What the task asks: All pictures are to be dropped, and the remaining data set down exactly.

Material provided:
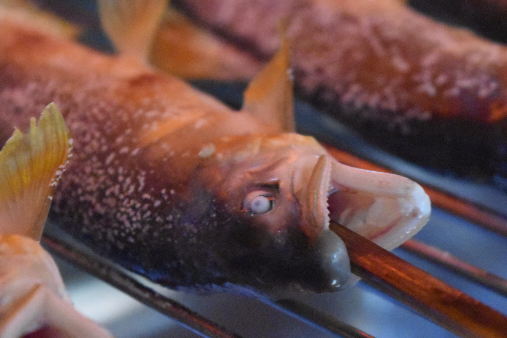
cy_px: 135
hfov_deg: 14.7
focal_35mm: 139
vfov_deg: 9.9
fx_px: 1955
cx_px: 352
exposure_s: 1/50
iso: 12800
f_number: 5.6
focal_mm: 55
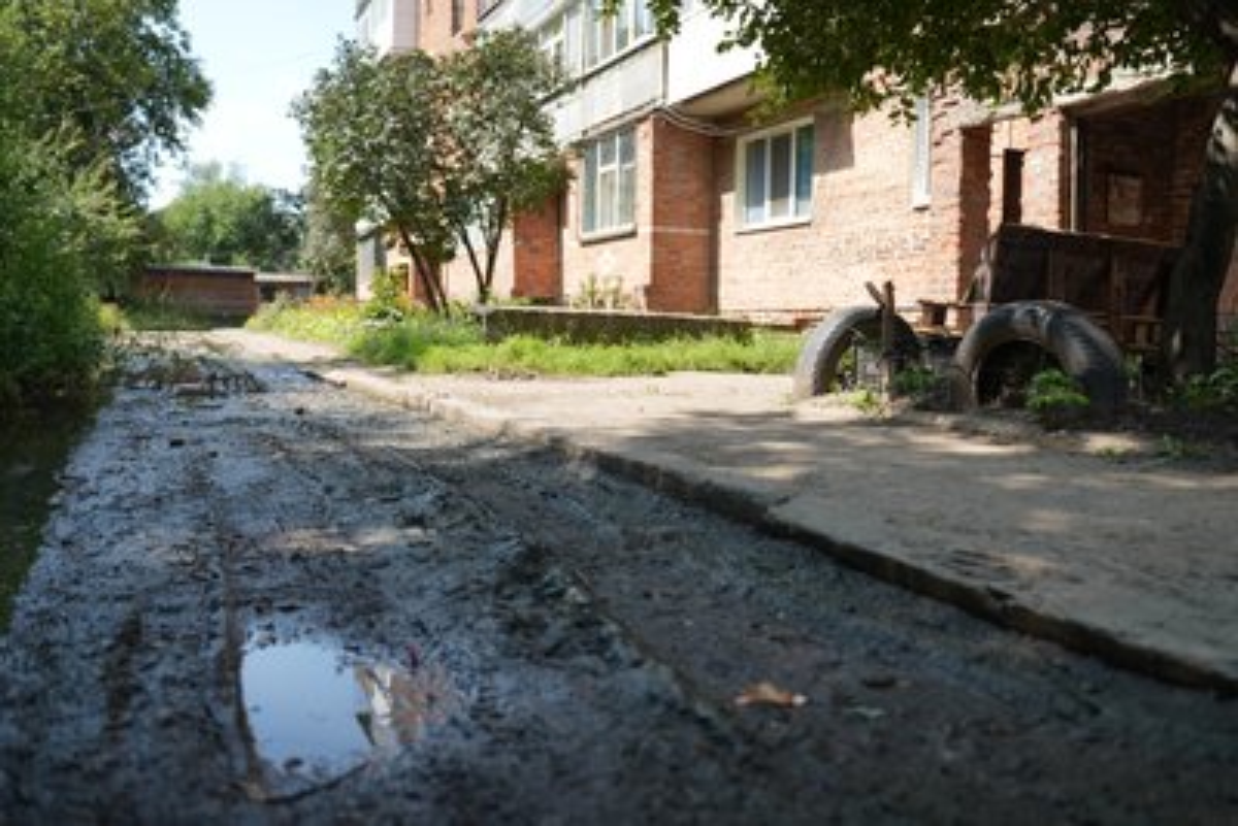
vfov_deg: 46.4
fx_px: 963
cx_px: 619
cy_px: 413
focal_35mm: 28
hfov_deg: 65.5
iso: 320
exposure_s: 1/100
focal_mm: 28
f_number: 2.8
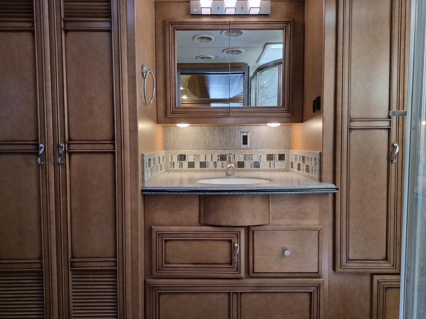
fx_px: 283
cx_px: 213
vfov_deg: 58.9
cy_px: 160
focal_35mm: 23
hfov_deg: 73.9
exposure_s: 1/120
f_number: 1.8
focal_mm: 5.4
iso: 800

Problem solution:
cy_px: 135
hfov_deg: 14.7
focal_35mm: 139
vfov_deg: 9.9
fx_px: 1955
cx_px: 352
exposure_s: 1/50
iso: 12800
f_number: 5.6
focal_mm: 55
vfov_deg: 46.4
fx_px: 963
cx_px: 619
cy_px: 413
focal_35mm: 28
hfov_deg: 65.5
iso: 320
exposure_s: 1/100
focal_mm: 28
f_number: 2.8
fx_px: 283
cx_px: 213
vfov_deg: 58.9
cy_px: 160
focal_35mm: 23
hfov_deg: 73.9
exposure_s: 1/120
f_number: 1.8
focal_mm: 5.4
iso: 800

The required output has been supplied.